_WORK REQUEST_. Can you give the listing below again with every "Minor Second" renamed to "Minor 2nd", changing nothing else and leaving the pictures out?

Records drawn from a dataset
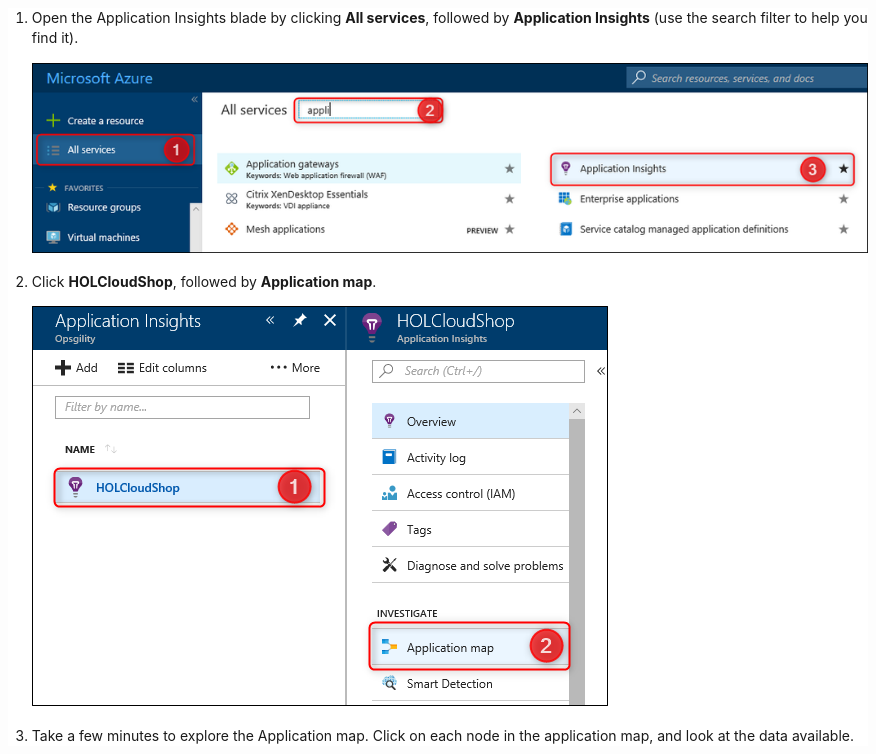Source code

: 1.  Open the Application Insights blade by clicking **All services**, followed by **Application Insights** (use the search filter to help you find it).

    ![Screenshot showing click path to open Applicaiton Insights.](images/Lab-guide/image111.png "Open Application Insights")

1.  Click **HOLCloudShop**, followed by **Application map**.

    ![Screenshot showing clicks for HOLCloudShop (1) and Application map (2).](images/Lab-guide/image112.png "Open HOLCloudShop Application Map")


1.  Take a few minutes to explore the Application map. Click on each node in the application map, and look at the data available.
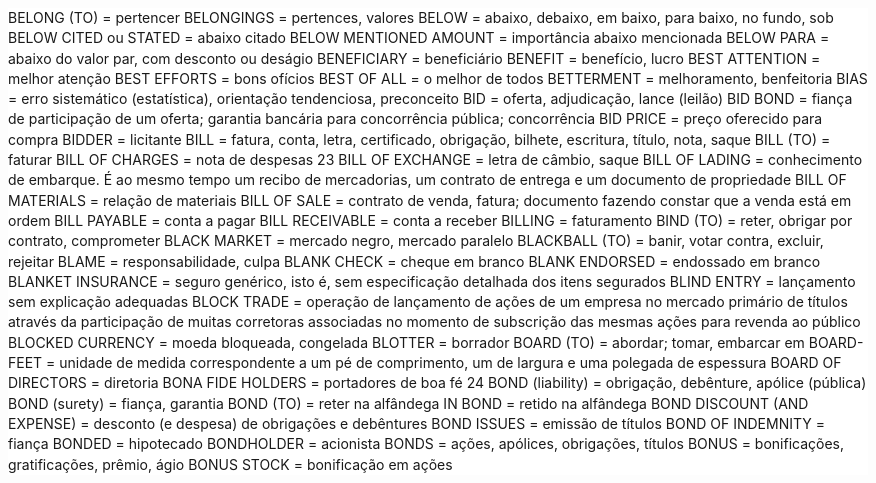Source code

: BELONG (TO) = pertencer
BELONGINGS = pertences, valores
BELOW = abaixo, debaixo, em baixo, para baixo, no fundo, sob
BELOW CITED ou STATED = abaixo citado
BELOW MENTIONED AMOUNT = importância abaixo mencionada
BELOW PARA = abaixo do valor par, com desconto ou deságio
BENEFICIARY = beneficiário
BENEFIT = benefício, lucro
BEST ATTENTION = melhor atenção
BEST EFFORTS = bons ofícios
BEST OF ALL = o melhor de todos
BETTERMENT = melhoramento, benfeitoria
BIAS = erro sistemático (estatística), orientação tendenciosa, preconceito
BID = oferta, adjudicação, lance (leilão)
BID BOND = fiança de participação de um oferta; garantia bancária para concorrência
pública; concorrência
BID PRICE = preço oferecido para compra
BIDDER = licitante
BILL = fatura, conta, letra, certificado, obrigação, bilhete, escritura, título, nota, saque
BILL (TO) = faturar
BILL OF CHARGES = nota de despesas 
23
BILL OF EXCHANGE = letra de câmbio, saque
BILL OF LADING = conhecimento de embarque. É ao mesmo tempo um recibo de
mercadorias, um contrato de entrega e um documento de propriedade
BILL OF MATERIALS = relação de materiais
BILL OF SALE = contrato de venda, fatura; documento fazendo constar que a venda
está em ordem
BILL PAYABLE = conta a pagar
BILL RECEIVABLE = conta a receber
BILLING = faturamento
BIND (TO) = reter, obrigar por contrato, comprometer
BLACK MARKET = mercado negro, mercado paralelo
BLACKBALL (TO) = banir, votar contra, excluir, rejeitar
BLAME = responsabilidade, culpa
BLANK CHECK = cheque em branco
BLANK ENDORSED = endossado em branco
BLANKET INSURANCE = seguro genérico, isto é, sem especificação detalhada dos
itens segurados
BLIND ENTRY = lançamento sem explicação adequadas
BLOCK TRADE = operação de lançamento de ações de um empresa no mercado
primário de títulos através da participação de muitas corretoras associadas no
momento de subscrição das mesmas ações para revenda ao público
BLOCKED CURRENCY = moeda bloqueada, congelada
BLOTTER = borrador
BOARD (TO) = abordar; tomar, embarcar em
BOARD-FEET = unidade de medida correspondente a um pé de comprimento, um de
largura e uma polegada de espessura
BOARD OF DIRECTORS = diretoria
BONA FIDE HOLDERS = portadores de boa fé 
24
BOND (liability) = obrigação, debênture, apólice (pública)
BOND (surety) = fiança, garantia
BOND (TO) = reter na alfândega
IN BOND = retido na alfândega
BOND DISCOUNT (AND EXPENSE) = desconto (e despesa) de obrigações e
debêntures
BOND ISSUES = emissão de títulos
BOND OF INDEMNITY = fiança
BONDED = hipotecado
BONDHOLDER = acionista
BONDS = ações, apólices, obrigações, títulos
BONUS = bonificações, gratificações, prêmio, ágio
BONUS STOCK = bonificação em ações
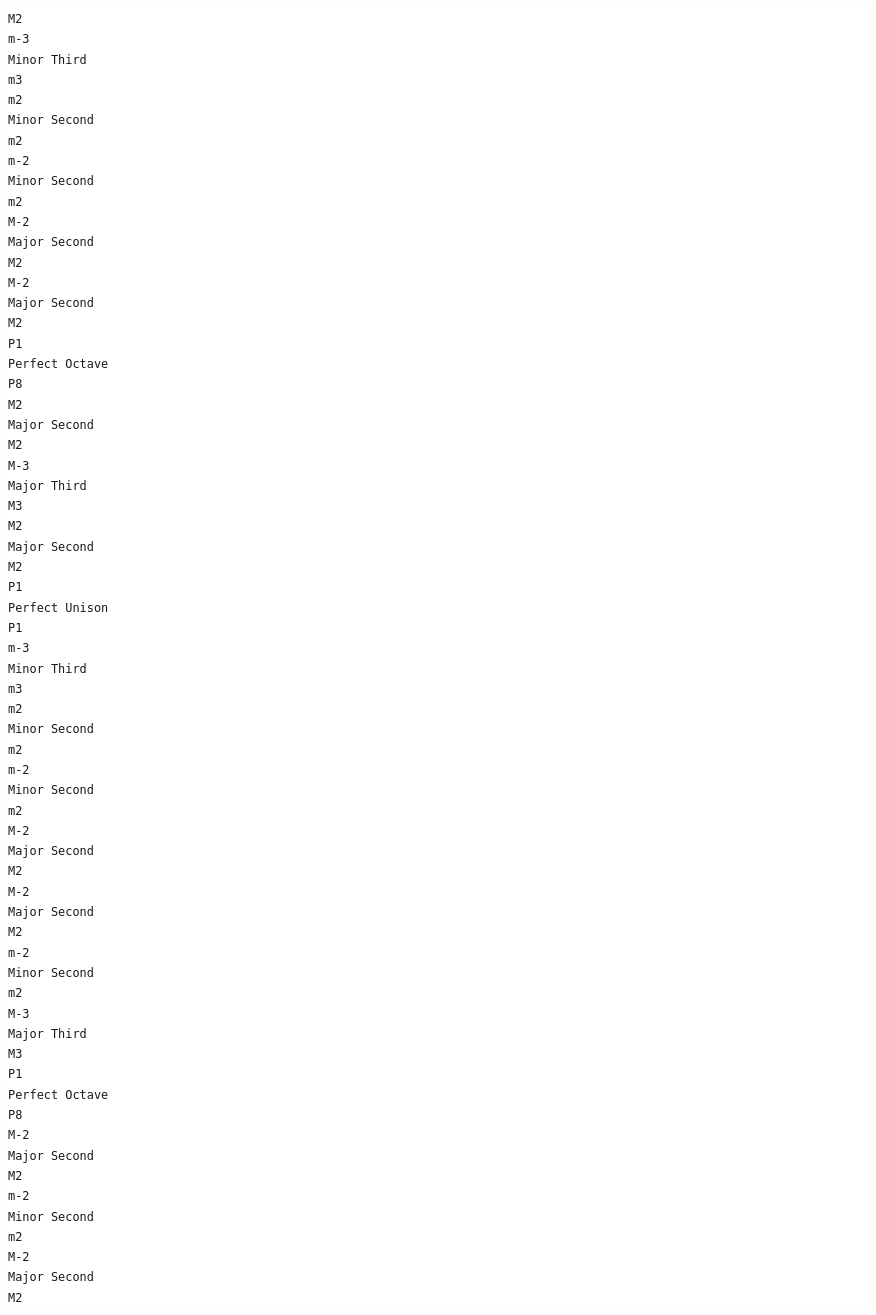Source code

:     M2
    m-3
    Minor Third
    m3
    m2
    Minor Second
    m2
    m-2
    Minor Second
    m2
    M-2
    Major Second
    M2
    M-2
    Major Second
    M2
    P1
    Perfect Octave
    P8
    M2
    Major Second
    M2
    M-3
    Major Third
    M3
    M2
    Major Second
    M2
    P1
    Perfect Unison
    P1
    m-3
    Minor Third
    m3
    m2
    Minor Second
    m2
    m-2
    Minor Second
    m2
    M-2
    Major Second
    M2
    M-2
    Major Second
    M2
    m-2
    Minor Second
    m2
    M-3
    Major Third
    M3
    P1
    Perfect Octave
    P8
    M-2
    Major Second
    M2
    m-2
    Minor Second
    m2
    M-2
    Major Second
    M2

_ANSWER SPACE_.
Source code

: 1.  Open the Application Insights blade by clicking **All services**, followed by **Application Insights** (use the search filter to help you find it).

    ![Screenshot showing click path to open Applicaiton Insights.](images/Lab-guide/image111.png "Open Application Insights")

1.  Click **HOLCloudShop**, followed by **Application map**.

    ![Screenshot showing clicks for HOLCloudShop (1) and Application map (2).](images/Lab-guide/image112.png "Open HOLCloudShop Application Map")


1.  Take a few minutes to explore the Application map. Click on each node in the application map, and look at the data available.
Source code

: BELONG (TO) = pertencer
BELONGINGS = pertences, valores
BELOW = abaixo, debaixo, em baixo, para baixo, no fundo, sob
BELOW CITED ou STATED = abaixo citado
BELOW MENTIONED AMOUNT = importância abaixo mencionada
BELOW PARA = abaixo do valor par, com desconto ou deságio
BENEFICIARY = beneficiário
BENEFIT = benefício, lucro
BEST ATTENTION = melhor atenção
BEST EFFORTS = bons ofícios
BEST OF ALL = o melhor de todos
BETTERMENT = melhoramento, benfeitoria
BIAS = erro sistemático (estatística), orientação tendenciosa, preconceito
BID = oferta, adjudicação, lance (leilão)
BID BOND = fiança de participação de um oferta; garantia bancária para concorrência
pública; concorrência
BID PRICE = preço oferecido para compra
BIDDER = licitante
BILL = fatura, conta, letra, certificado, obrigação, bilhete, escritura, título, nota, saque
BILL (TO) = faturar
BILL OF CHARGES = nota de despesas 
23
BILL OF EXCHANGE = letra de câmbio, saque
BILL OF LADING = conhecimento de embarque. É ao mesmo tempo um recibo de
mercadorias, um contrato de entrega e um documento de propriedade
BILL OF MATERIALS = relação de materiais
BILL OF SALE = contrato de venda, fatura; documento fazendo constar que a venda
está em ordem
BILL PAYABLE = conta a pagar
BILL RECEIVABLE = conta a receber
BILLING = faturamento
BIND (TO) = reter, obrigar por contrato, comprometer
BLACK MARKET = mercado negro, mercado paralelo
BLACKBALL (TO) = banir, votar contra, excluir, rejeitar
BLAME = responsabilidade, culpa
BLANK CHECK = cheque em branco
BLANK ENDORSED = endossado em branco
BLANKET INSURANCE = seguro genérico, isto é, sem especificação detalhada dos
itens segurados
BLIND ENTRY = lançamento sem explicação adequadas
BLOCK TRADE = operação de lançamento de ações de um empresa no mercado
primário de títulos através da participação de muitas corretoras associadas no
momento de subscrição das mesmas ações para revenda ao público
BLOCKED CURRENCY = moeda bloqueada, congelada
BLOTTER = borrador
BOARD (TO) = abordar; tomar, embarcar em
BOARD-FEET = unidade de medida correspondente a um pé de comprimento, um de
largura e uma polegada de espessura
BOARD OF DIRECTORS = diretoria
BONA FIDE HOLDERS = portadores de boa fé 
24
BOND (liability) = obrigação, debênture, apólice (pública)
BOND (surety) = fiança, garantia
BOND (TO) = reter na alfândega
IN BOND = retido na alfândega
BOND DISCOUNT (AND EXPENSE) = desconto (e despesa) de obrigações e
debêntures
BOND ISSUES = emissão de títulos
BOND OF INDEMNITY = fiança
BONDED = hipotecado
BONDHOLDER = acionista
BONDS = ações, apólices, obrigações, títulos
BONUS = bonificações, gratificações, prêmio, ágio
BONUS STOCK = bonificação em ações
Source code

:     M2
    m-3
    Minor Third
    m3
    m2
    Minor 2nd
    m2
    m-2
    Minor 2nd
    m2
    M-2
    Major Second
    M2
    M-2
    Major Second
    M2
    P1
    Perfect Octave
    P8
    M2
    Major Second
    M2
    M-3
    Major Third
    M3
    M2
    Major Second
    M2
    P1
    Perfect Unison
    P1
    m-3
    Minor Third
    m3
    m2
    Minor 2nd
    m2
    m-2
    Minor 2nd
    m2
    M-2
    Major Second
    M2
    M-2
    Major Second
    M2
    m-2
    Minor 2nd
    m2
    M-3
    Major Third
    M3
    P1
    Perfect Octave
    P8
    M-2
    Major Second
    M2
    m-2
    Minor 2nd
    m2
    M-2
    Major Second
    M2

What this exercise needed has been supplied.